ABSTRACT

Sartre's foisting of the 'illusion of immanence' on to empiricist accounts of imaging is premature on two counts. Not only does he not show that empiricists are restricted to immanent ideas as determinants of intentional objects (Hume, significantly, talks of images as incidental to thought, in that they are 'excited' by 'discourse', and that they occur 'in thinking and reasoning',! rather than thinking and reasoning in them), he fails to convince us that, as far as the image-experience goes, he is not still restricted to such ideas himself. Indeed, if only an illusion of transcendence can cause these items to drop out, his failure to convince will be complete. For on his own account this illusion should be impossible on principle, as betokening a blindness of the mind to its own transactions with the world.
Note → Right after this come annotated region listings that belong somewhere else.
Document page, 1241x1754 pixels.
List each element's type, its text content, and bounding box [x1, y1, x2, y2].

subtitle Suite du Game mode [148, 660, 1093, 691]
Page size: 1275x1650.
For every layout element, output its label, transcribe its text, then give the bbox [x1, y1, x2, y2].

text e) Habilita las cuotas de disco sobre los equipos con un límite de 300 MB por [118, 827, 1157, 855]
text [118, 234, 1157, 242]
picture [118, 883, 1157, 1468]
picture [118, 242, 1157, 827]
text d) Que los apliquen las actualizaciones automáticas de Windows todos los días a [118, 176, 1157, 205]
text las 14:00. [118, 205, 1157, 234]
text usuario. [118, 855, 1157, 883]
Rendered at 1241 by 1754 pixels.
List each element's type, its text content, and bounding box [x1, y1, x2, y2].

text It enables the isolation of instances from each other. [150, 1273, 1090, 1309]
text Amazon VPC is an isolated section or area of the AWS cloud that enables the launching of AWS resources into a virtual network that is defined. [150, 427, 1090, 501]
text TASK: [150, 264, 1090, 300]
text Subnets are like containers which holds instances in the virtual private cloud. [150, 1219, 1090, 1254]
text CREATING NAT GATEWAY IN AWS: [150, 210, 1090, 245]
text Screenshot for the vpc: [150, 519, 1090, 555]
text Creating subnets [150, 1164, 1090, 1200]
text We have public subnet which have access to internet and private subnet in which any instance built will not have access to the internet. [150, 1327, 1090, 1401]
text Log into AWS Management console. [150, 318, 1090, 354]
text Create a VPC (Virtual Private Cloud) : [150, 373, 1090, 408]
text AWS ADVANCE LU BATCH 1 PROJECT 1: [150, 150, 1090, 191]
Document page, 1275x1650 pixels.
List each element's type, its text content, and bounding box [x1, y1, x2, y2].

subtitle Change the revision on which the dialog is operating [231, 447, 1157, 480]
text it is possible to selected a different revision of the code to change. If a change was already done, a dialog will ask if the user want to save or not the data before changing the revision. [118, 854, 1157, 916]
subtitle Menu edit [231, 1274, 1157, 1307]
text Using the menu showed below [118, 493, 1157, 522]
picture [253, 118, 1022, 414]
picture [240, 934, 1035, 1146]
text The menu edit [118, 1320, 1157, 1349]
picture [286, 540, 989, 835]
The point of course is that the imaginary appearance is not illusorily immanent. It is there, and what makes imaging possible. And the criticism applies even if we accept that these items are not objects of the order of the objects that appear directly to consciousness in perception and imaginarily in imaging. For the only conclusion we can draw from the relevant considerations here, as we saw, is that images are not the same kind of thing as the objects we directly perceive. And although this seems to be a point on which Sartre and, for example, Hume genuinely differ, it does not explain why Sartre should see images and physical objects as being absolutely distinct types of thing; that is, it does not explain why images should not be conceived as a species of object at all, but as acts.